[Extracted data entries]
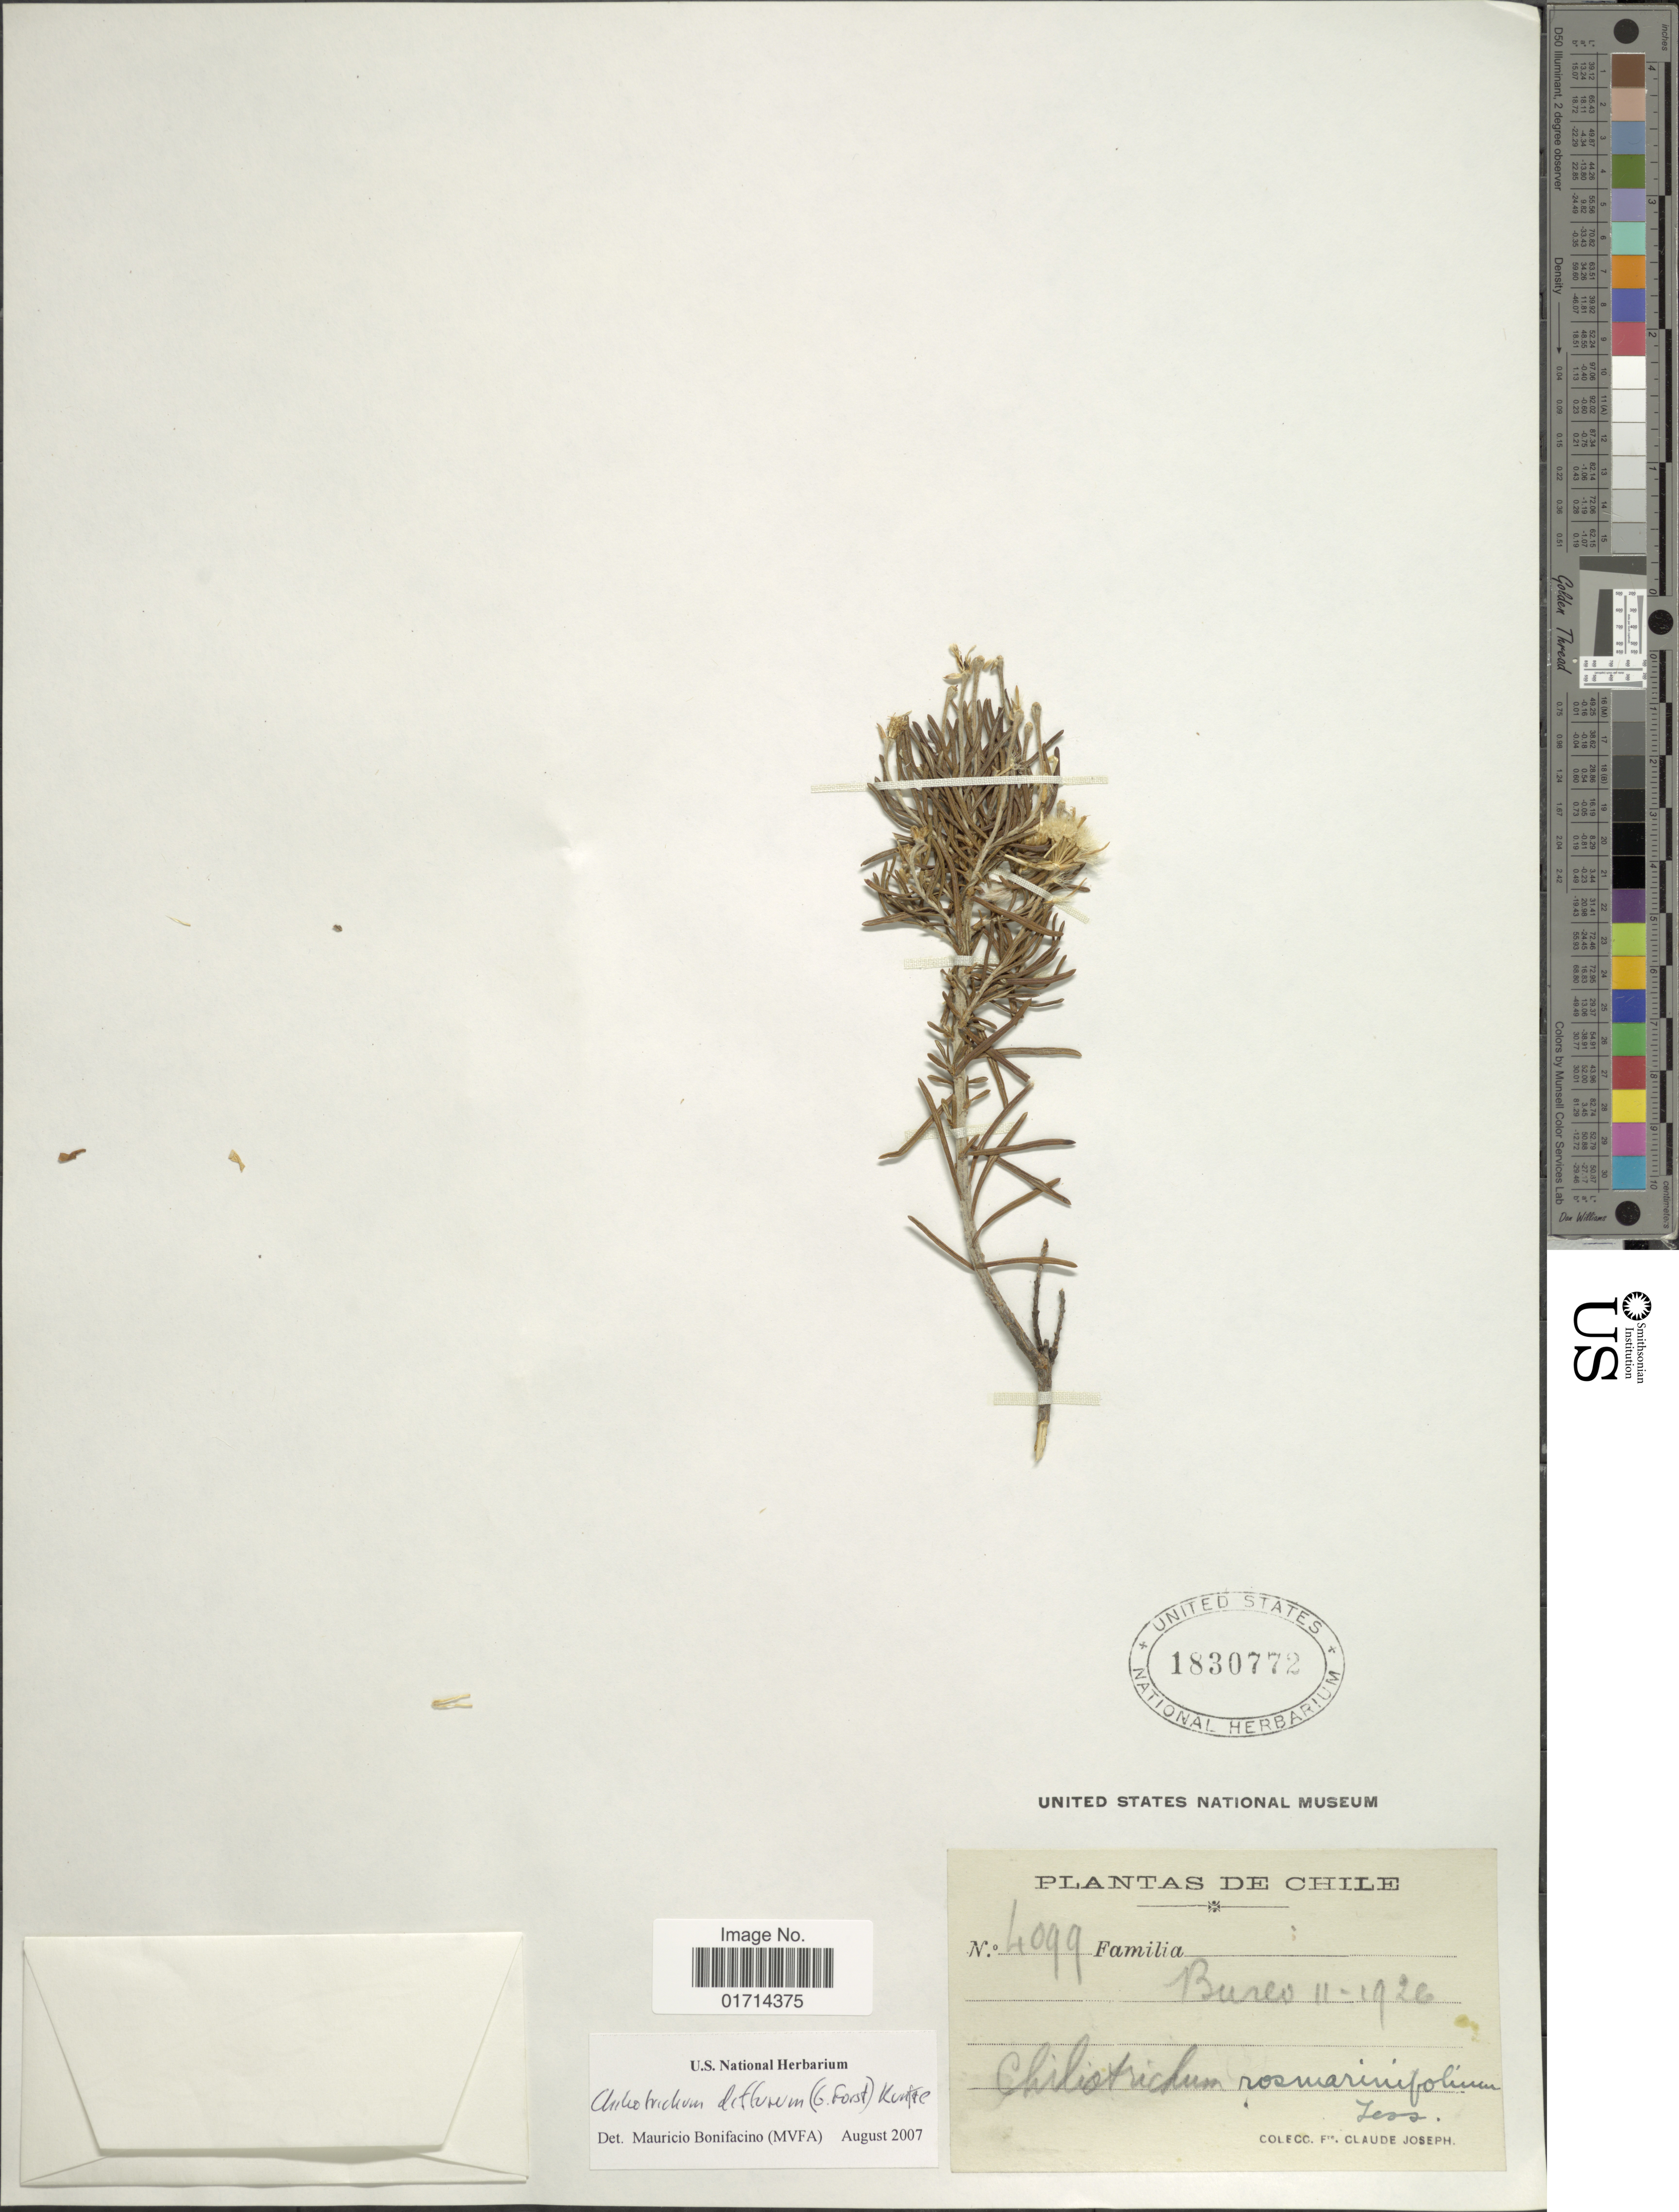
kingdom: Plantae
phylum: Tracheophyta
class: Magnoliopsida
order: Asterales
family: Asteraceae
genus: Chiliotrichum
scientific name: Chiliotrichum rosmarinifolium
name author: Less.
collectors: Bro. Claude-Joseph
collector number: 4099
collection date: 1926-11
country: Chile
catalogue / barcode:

Work to do ▸ Copy every line of the material word for word and leave out the pictures.

Written solution ▸
kingdom: Plantae
phylum: Tracheophyta
class: Magnoliopsida
order: Asterales
family: Asteraceae
genus: Chiliotrichum
scientific name: Chiliotrichum rosmarinifolium
name author: Less.
collectors: Bro. Claude-Joseph
collector number: 4099
collection date: 1926-11
country: Chile
catalogue / barcode:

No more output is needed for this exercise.